Они довольно долго молчали. Генриетта думала о своей дочери Мэри, красивом, капризном ребенке. «Мама, это Эдвард». И молодой человек, смотрящий на девушку с недоверчивой, восторженной страстью — о, это был он, единственный, кто смог отвлечь Генриетту от постоянного, неутихающего горя, вызванного смертью мужа, кто еще раз показал ей с плоской равнины и бесплодной земли невероятно высокие горы. Эдвард напомнил ей, что даже после всего пережитого в жизни есть нечто большее, чем способность терпеть и мириться с тем, как уходят дни и годы. К сожалению, Генриетта знала, что терпение — это ее нормальное состояние. Она терпела бы всю жизнь, постепенно зачерствев и окаменев, если бы ей не посчастливилось выйти замуж за Джона Аванти, который научил ее радоваться. Он умер, и Генриетта тут же провалилась обратно в терпение и никогда больше не познала бы удовольствия и восторга, если бы однажды вечером в дом не вошла ее дочь, ведя за собой высокого парня с сияющим лицом: «Мама, это Эдвард».

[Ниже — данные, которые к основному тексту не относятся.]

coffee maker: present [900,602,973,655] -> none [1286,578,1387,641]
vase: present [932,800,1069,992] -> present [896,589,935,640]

— Может, ты не знаешь, — внезапно проговорила она. — Бессмысленность — это не для тебя. А для меня. Я рождена, чтобы вести бессмысленное существование, как мои родители и братья. По какой-то ошибке я попала в действительно стоящую жизнь, жизнь, в которой есть смысл. Как раз в такую жизнь, для которой рожден ты. А потом ты — ты, а не кто-нибудь другой, столкнулся с этим ужасом, с пьяным на шоссе, с ненужностью и бессмысленностью, когда тебе исполнилось всего лишь двадцать пять. Без сомнения, произошла еще одна ошибка. Но это неважно, Эдвард. Смерть Мэри не является самым важным событием в твоей жизни. И ты смалодушничаешь, если признаешь ее важной, примешь бессмысленность.

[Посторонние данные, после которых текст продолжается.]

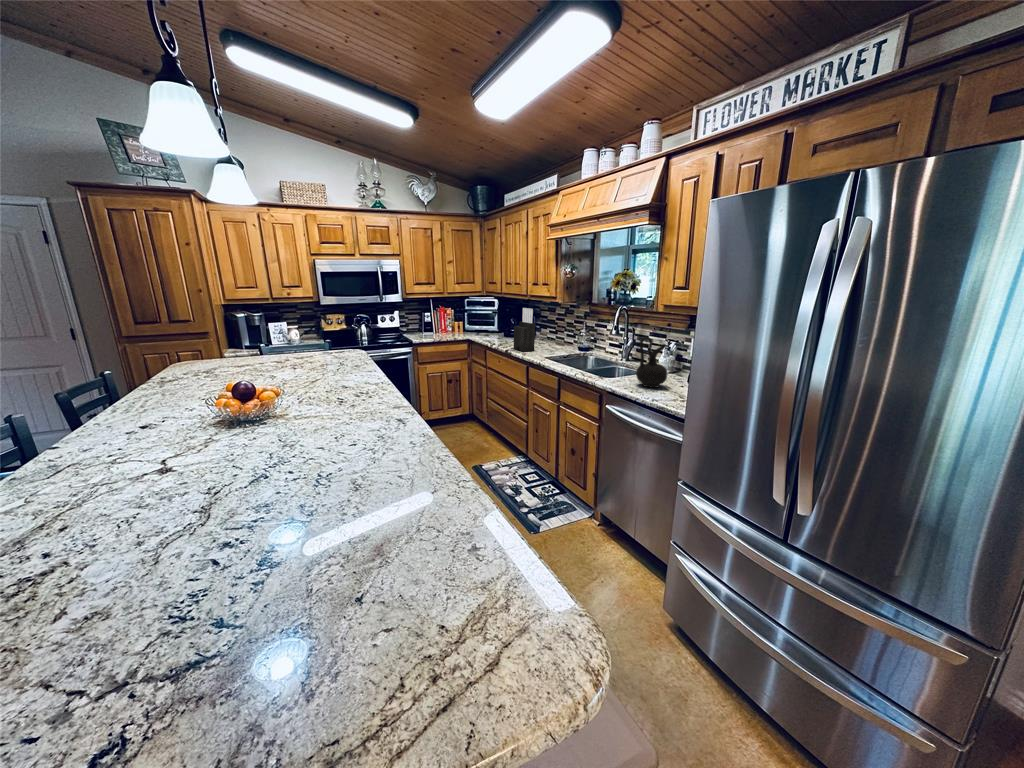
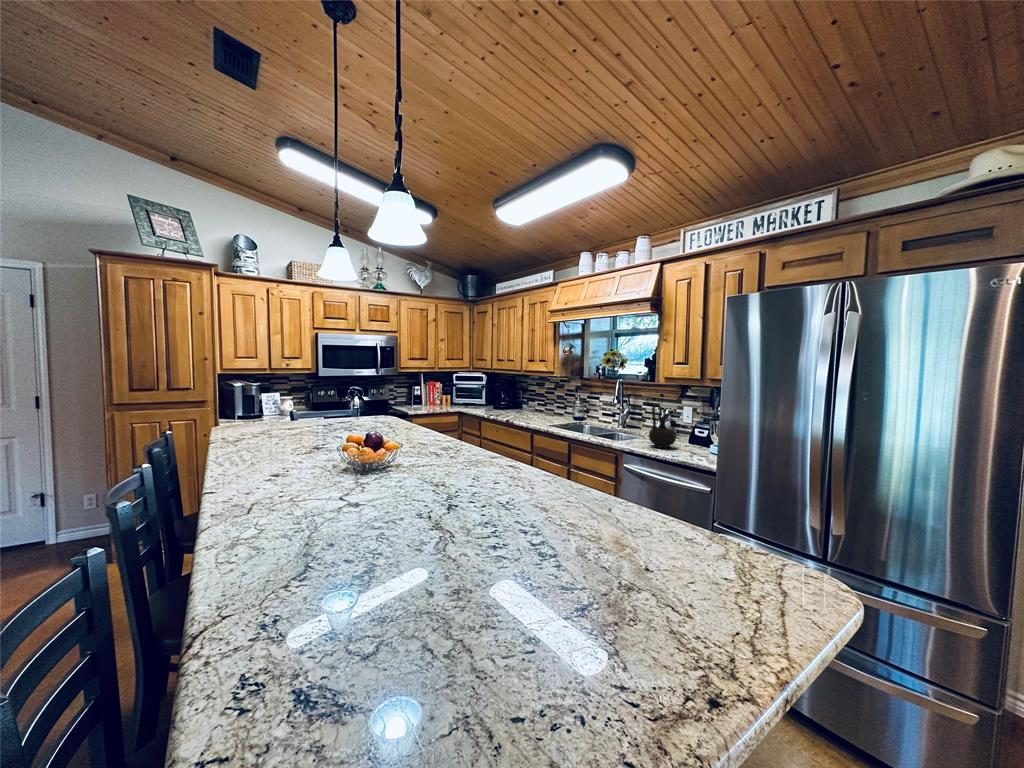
knife block: present [514,308,535,352] -> none [513,382,535,421]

— Возможно, — ответил он. — Но дело в том, Генриетта, что в последнее время я чувствую, что дошел до точки.
Генриетта была напугана болью Эдварда, его неуверенностью в себе. Она не много знала о боли, в ее жизни встречались только страдания, терпимые, бесконечные, но не разрушающие муки. Она попыталась настроиться на более оптимистический лад, сказав: «Что ж, точка — это всегда начало следующего предложения…» Слезы — вот чего боялась Генриетта. Дважды здесь, в этой комнате, Эдвард не выдерживал и плакал, первый раз — когда вернулся из госпиталя после аварии, а потом — несколько месяцев спустя. Она боялась этих слез, хотя знала, что слезы помогают справляться с болью. Но при виде плачущего мужчины Генриетта начинала жалеть себя. Когда Эдвард внезапно поднялся с низкого каминного кресла, она вся напряглась, ожидая чего-то плохого.
— Я хочу еще выпить. А ты? — только и сказал он, а затем взял стаканы и пошел на кухню.

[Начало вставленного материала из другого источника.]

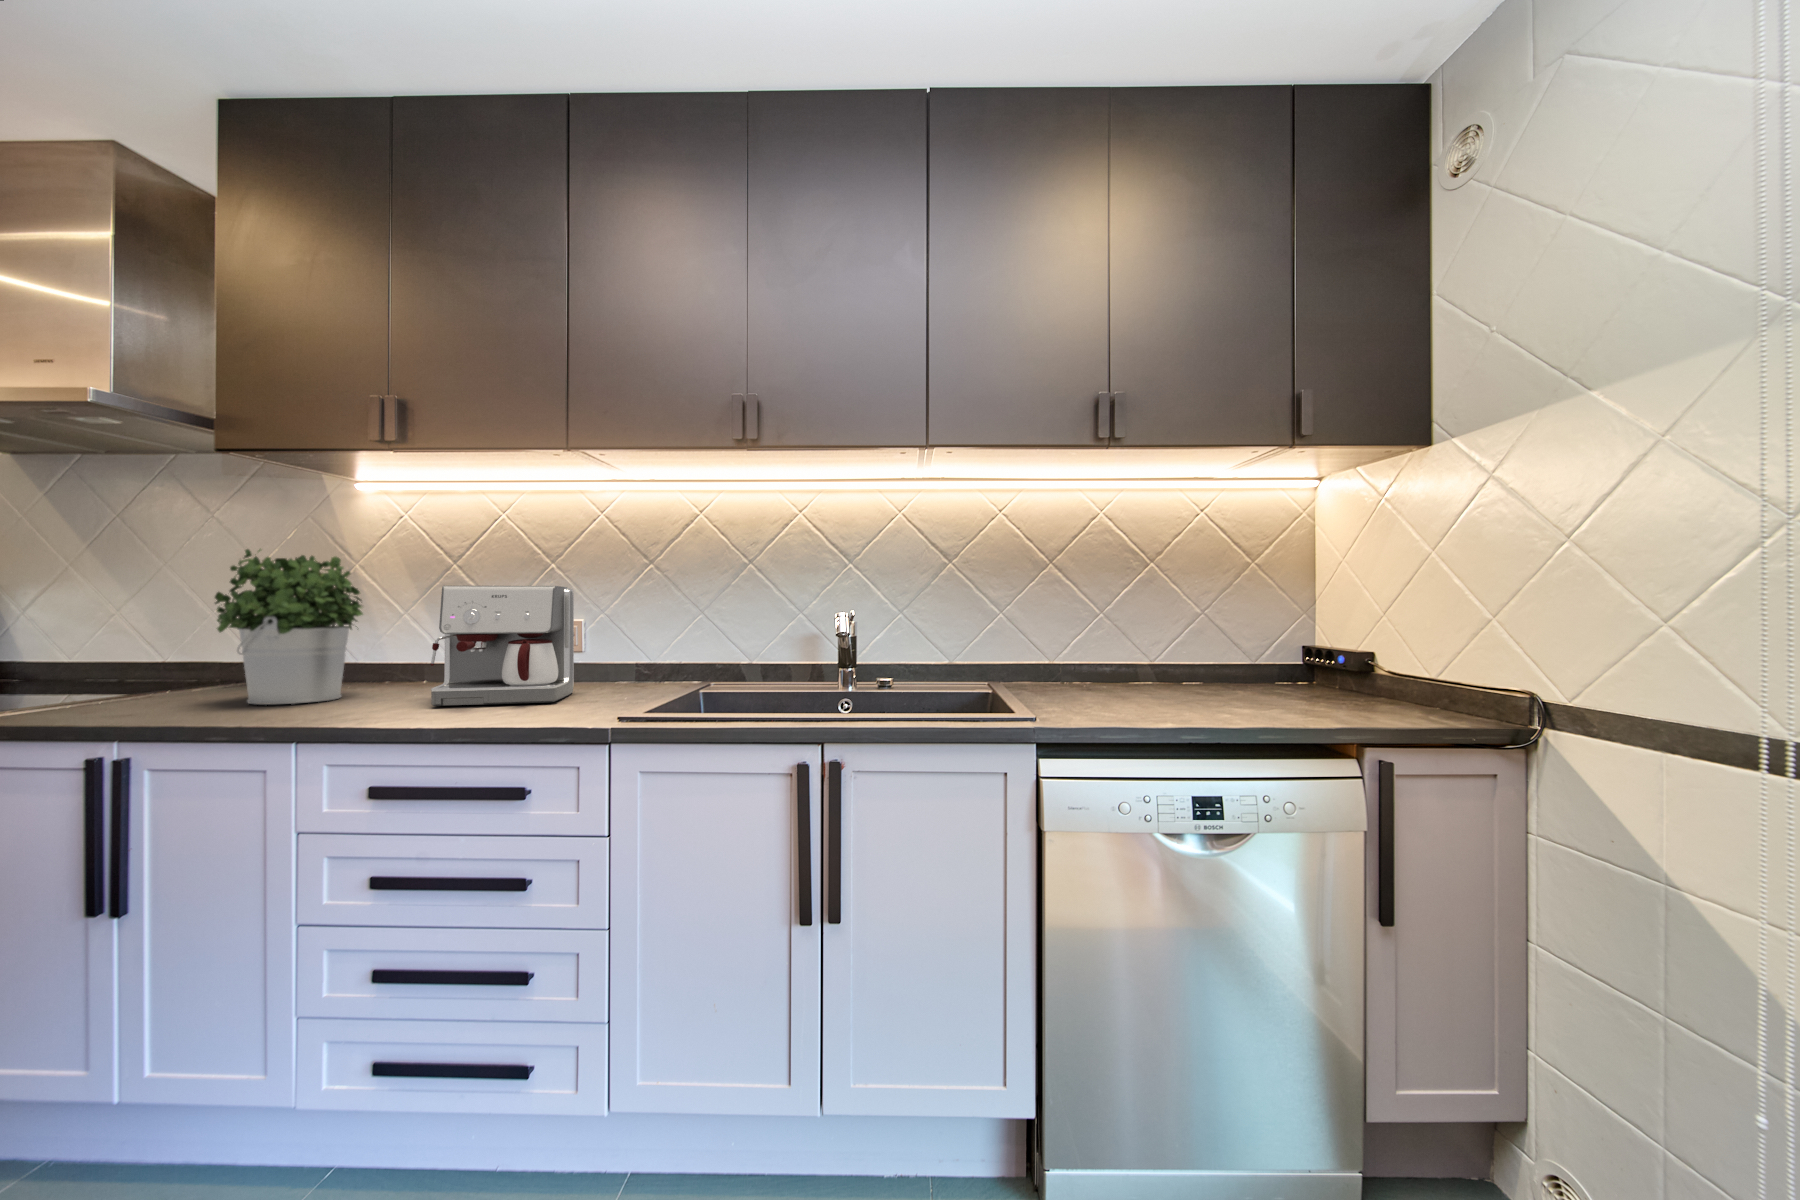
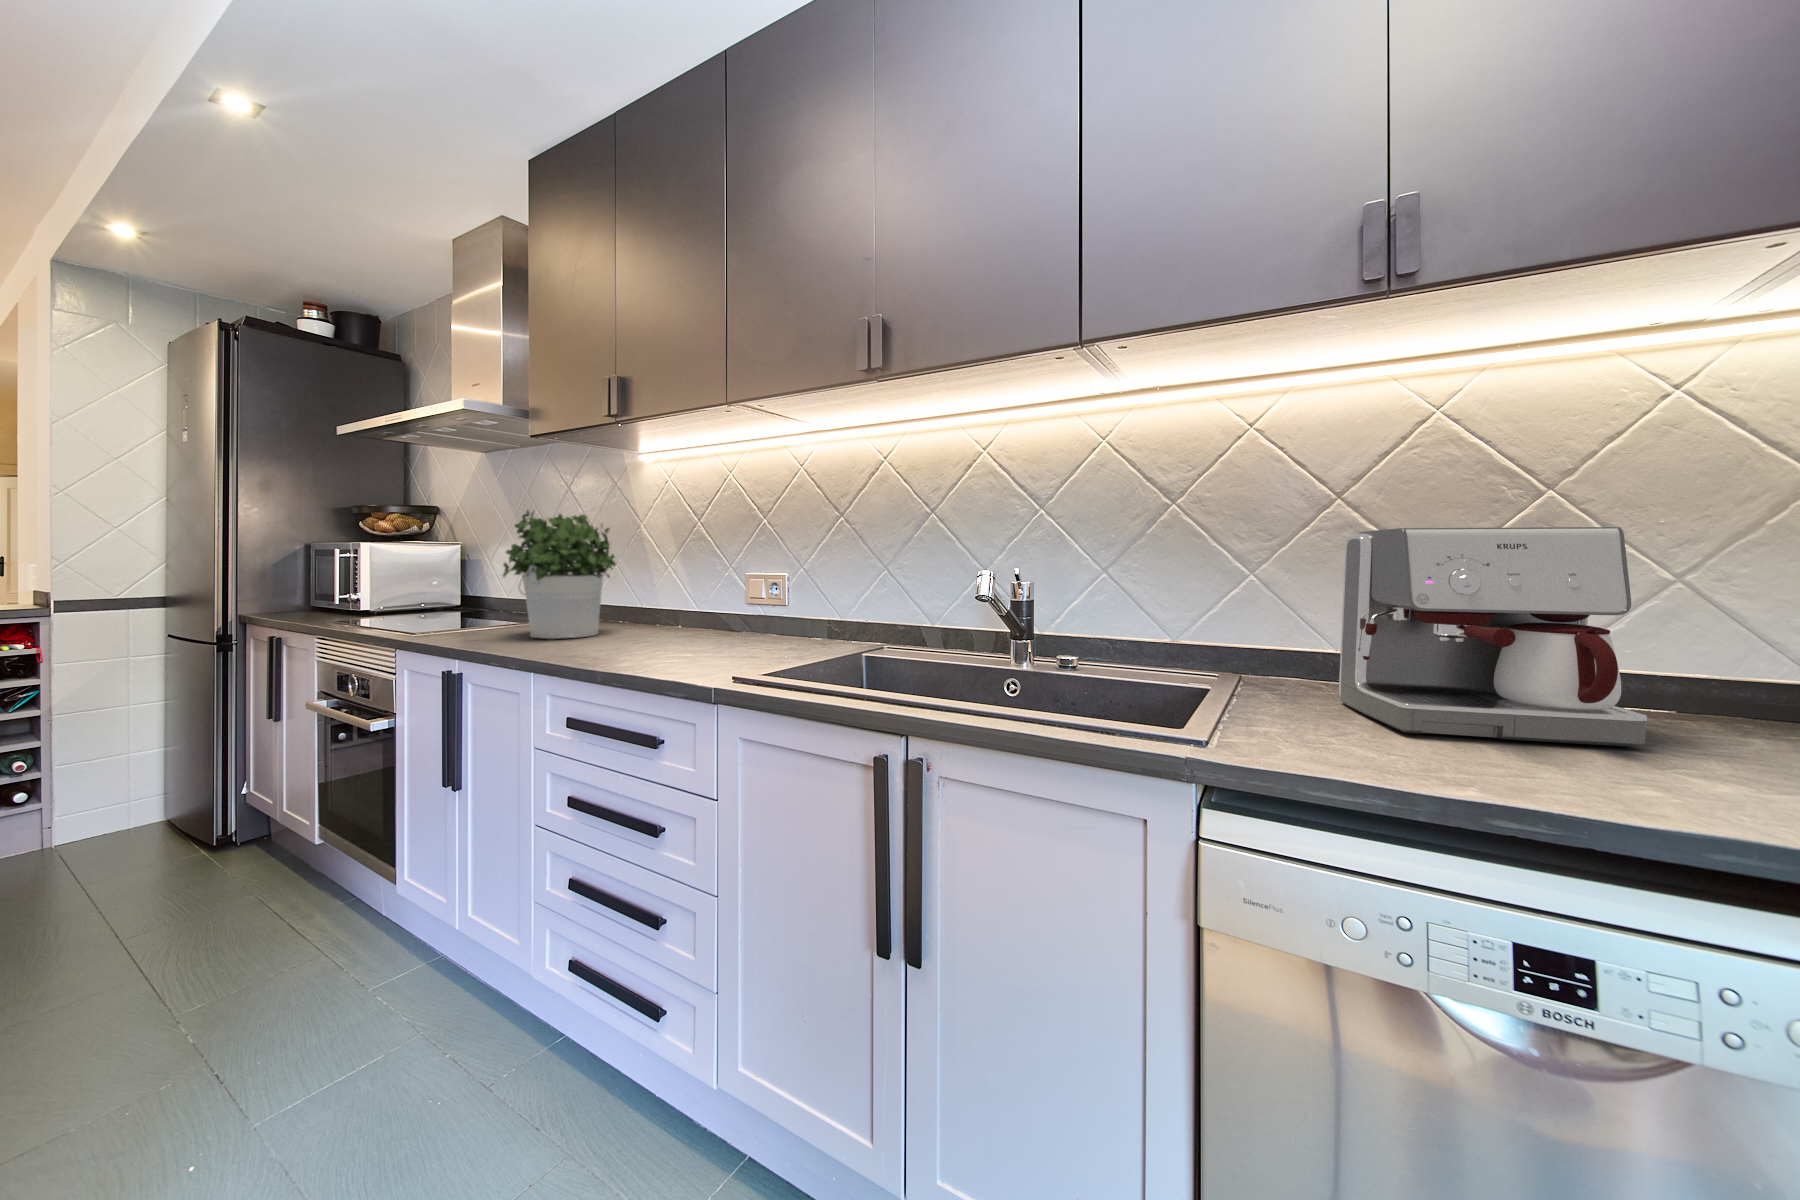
coffee maker: present [431,585,574,706] -> present [1339,527,1647,747]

В этот момент часы на каминной полке мрачно пробили полночь, тем самым возвестив, что окончился октябрь и начался ноябрь. Они прожили еще месяц. Генриетта сидела у огня, а Эдвард открывал на кухне буфет: обоим тепло, оба выпили хорошего бурбона — и еще была Мэри, умершая восемнадцать месяцев назад. «Может, я безжалостная и суровая женщина, если даже ни разу по-настоящему не плакала, когда умер мой ребенок? Если бы она умерла прежде чем Джон, я бы плакала по ней», — подумала Генриетта.